Timing and Triggers Matter
One of the most useful things you can describe is when heartburn happens and what makes it better or worse. Heartburn typically shows up after eating, especially large or fatty meals. It often worsens when you lie down or bend over, because gravity is no longer helping keep acid in your stomach. Many people notice it at night, particularly if they ate within two hours of going to bed.
Doctors who screen for reflux disease ask patients to track symptoms over a seven-day window, noting how many days they experienced burning behind the breastbone, how many days they had regurgitation, and whether symptoms disrupted sleep. Keeping a simple log like this before an appointment, even just a few notes on your phone, gives your doctor far more to work with than a vague “I get heartburn sometimes.”
Also note what helps. Heartburn that improves with antacids is a strong signal that acid reflux is the cause. If the discomfort doesn’t respond to antacids at all, that’s worth reporting too.

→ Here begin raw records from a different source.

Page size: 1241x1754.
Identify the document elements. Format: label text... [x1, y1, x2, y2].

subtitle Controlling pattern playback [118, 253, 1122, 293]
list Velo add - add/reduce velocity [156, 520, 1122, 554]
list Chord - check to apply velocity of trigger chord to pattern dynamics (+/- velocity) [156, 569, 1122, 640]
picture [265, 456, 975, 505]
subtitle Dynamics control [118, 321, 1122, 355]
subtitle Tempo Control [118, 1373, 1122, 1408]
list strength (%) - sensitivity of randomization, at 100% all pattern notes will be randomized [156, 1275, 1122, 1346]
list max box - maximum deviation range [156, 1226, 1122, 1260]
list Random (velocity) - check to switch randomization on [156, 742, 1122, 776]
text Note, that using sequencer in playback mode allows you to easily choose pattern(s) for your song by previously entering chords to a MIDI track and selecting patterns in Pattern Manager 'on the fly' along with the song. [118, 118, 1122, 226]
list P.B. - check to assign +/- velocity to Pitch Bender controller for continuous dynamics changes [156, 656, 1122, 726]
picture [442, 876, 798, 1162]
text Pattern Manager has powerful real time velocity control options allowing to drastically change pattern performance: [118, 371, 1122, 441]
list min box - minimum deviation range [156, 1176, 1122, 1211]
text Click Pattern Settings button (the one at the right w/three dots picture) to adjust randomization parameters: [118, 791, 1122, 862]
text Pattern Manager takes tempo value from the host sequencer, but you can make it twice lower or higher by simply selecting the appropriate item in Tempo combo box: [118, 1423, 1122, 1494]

Silent Reflux Feels Different
Some people have acid reflux without the classic burning chest sensation. This is called laryngopharyngeal reflux, or “silent reflux,” because the acid travels all the way up to the throat and voice box instead of just irritating the esophagus.
Silent reflux tends to show up as a persistent hoarse voice, chronic throat clearing, a feeling of something stuck in the throat, excessive mucus, a lingering cough, or recurring sore throats. Some people develop new or worsening asthma symptoms. Because there’s no obvious heartburn, these symptoms often get blamed on allergies, postnasal drip, or respiratory infections before anyone connects them to acid reflux.
If you’re trying to describe symptoms like these to a doctor, mentioning that they’re worse after meals or when lying down can help point toward reflux as the underlying cause.
How Heartburn Differs From Heart Pain
Part of describing heartburn accurately is knowing what it isn’t. Heartburn and heart attack symptoms can overlap enough that even experienced doctors sometimes can’t distinguish them based on description alone. But there are patterns worth knowing.
Heartburn typically produces a burning sensation that follows eating, responds to antacids, and may come with a sour taste or regurgitation. Heart-related chest pain more often feels like pressure, tightness, or squeezing, and it may spread to the arms, neck, jaw, or back. Shortness of breath, cold sweats, sudden dizziness, and unusual fatigue are heart attack warning signs that don’t accompany heartburn.
The overlap is real, though. A burning chest pain after a big meal could be heartburn. It could also be something else entirely. If chest pain comes with any of those additional symptoms, or if it feels different from heartburn you’ve had before, treating it as potentially serious is the safer call.
Putting It All Together
A good description of heartburn hits four points: the sensation itself, where you feel it, when it happens, and what comes with it. Something like “a burning feeling behind my breastbone that starts after meals, gets worse when I lie down, and sometimes comes with a sour taste in the back of my throat” gives a doctor almost everything they need to begin evaluating you. Add in how many days per week it happens and whether antacids help, and you’ve described your symptoms more clearly than most patients manage to do.